I don't know how long we've been sitting here, but the water it's getting cold, so I grab the shampoo and start washing his hair "mmm smells like honey" he chuckles and he starts washing my hair at the same time.

We keep washing each other without saying a word.

By the time I take him to his room and help him get dress, the magic is gone. 

I.

Am.

Freaking.

The freak.

Out!!!

"I should go"

"Maybe you should get dress first?" He gives a little squeeze at my hand "let me get you something clean.

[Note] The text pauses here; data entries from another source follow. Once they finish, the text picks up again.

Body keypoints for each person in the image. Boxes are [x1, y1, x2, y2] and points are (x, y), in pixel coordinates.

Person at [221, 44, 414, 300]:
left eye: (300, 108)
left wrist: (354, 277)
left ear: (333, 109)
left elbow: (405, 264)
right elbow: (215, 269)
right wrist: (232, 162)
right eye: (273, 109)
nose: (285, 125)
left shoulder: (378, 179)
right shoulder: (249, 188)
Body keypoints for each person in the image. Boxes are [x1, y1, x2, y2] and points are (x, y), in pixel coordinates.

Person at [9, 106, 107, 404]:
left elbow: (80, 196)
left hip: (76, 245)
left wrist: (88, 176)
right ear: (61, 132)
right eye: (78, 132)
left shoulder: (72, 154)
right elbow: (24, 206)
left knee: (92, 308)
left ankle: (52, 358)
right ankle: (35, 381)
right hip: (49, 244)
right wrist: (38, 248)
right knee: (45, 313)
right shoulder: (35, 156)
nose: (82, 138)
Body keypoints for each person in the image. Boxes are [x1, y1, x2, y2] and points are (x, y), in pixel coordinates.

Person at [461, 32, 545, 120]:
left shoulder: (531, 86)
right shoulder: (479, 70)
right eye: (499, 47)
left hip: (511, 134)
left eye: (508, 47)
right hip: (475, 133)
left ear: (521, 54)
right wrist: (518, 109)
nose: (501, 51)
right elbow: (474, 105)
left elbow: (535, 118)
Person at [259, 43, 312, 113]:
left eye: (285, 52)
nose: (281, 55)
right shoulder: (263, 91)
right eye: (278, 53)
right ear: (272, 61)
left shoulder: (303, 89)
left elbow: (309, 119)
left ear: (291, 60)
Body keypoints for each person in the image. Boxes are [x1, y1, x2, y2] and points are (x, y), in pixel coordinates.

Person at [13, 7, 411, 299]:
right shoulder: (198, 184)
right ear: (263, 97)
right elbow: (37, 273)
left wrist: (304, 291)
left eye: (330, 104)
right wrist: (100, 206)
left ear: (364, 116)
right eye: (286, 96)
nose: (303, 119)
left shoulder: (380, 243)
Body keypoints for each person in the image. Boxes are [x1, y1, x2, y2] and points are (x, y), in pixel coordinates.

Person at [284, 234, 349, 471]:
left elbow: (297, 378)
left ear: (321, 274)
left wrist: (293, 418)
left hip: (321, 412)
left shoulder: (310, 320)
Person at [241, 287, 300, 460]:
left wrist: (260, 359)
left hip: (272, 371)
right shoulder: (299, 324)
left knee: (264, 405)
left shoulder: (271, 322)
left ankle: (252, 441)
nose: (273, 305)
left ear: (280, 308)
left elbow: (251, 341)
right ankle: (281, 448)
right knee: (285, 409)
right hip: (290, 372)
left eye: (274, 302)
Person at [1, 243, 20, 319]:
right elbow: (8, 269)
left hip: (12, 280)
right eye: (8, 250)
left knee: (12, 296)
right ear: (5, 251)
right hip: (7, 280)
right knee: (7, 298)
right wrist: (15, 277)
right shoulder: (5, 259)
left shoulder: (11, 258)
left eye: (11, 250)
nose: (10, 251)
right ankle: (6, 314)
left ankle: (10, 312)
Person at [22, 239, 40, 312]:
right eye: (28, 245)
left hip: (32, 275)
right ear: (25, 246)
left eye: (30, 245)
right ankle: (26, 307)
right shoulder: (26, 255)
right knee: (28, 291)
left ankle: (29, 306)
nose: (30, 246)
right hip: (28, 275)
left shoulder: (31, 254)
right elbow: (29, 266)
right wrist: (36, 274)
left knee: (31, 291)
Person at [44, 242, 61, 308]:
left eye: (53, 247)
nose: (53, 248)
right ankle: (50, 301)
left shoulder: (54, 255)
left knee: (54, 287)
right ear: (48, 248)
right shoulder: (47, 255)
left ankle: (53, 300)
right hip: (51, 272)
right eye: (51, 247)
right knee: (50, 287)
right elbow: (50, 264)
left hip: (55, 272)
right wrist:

I'm going through the motions, trying not to freak, failing miserably.

He put my face between his hands "you okay?" He sighs "wanna talk about it"

Do I want to talk about it?? No. No I don't. I so freaking don't. "I'm not a cheater..." I blurt out like an idiot "I wasn't... I've never"

"I'm sorry" he looks a little hurt, and I hate that I did that to him "I guess we... We can both plea temporary insanity?"

And I laugh, because yes, that's exactly what it was.

I put my face in his neck "I should really go"

He hugs me "I should really let you go" but he pulls me to bed, not like he has to put much effort into it.

And we're laying there, hugging, breathing. I put my head in his chest, he's tracing circles through my back, I can hear his heart beat, just as fast as mine, but it's so relaxing... My eyes are closing.

The devil cought me, and I'm not sure I want him to let me go.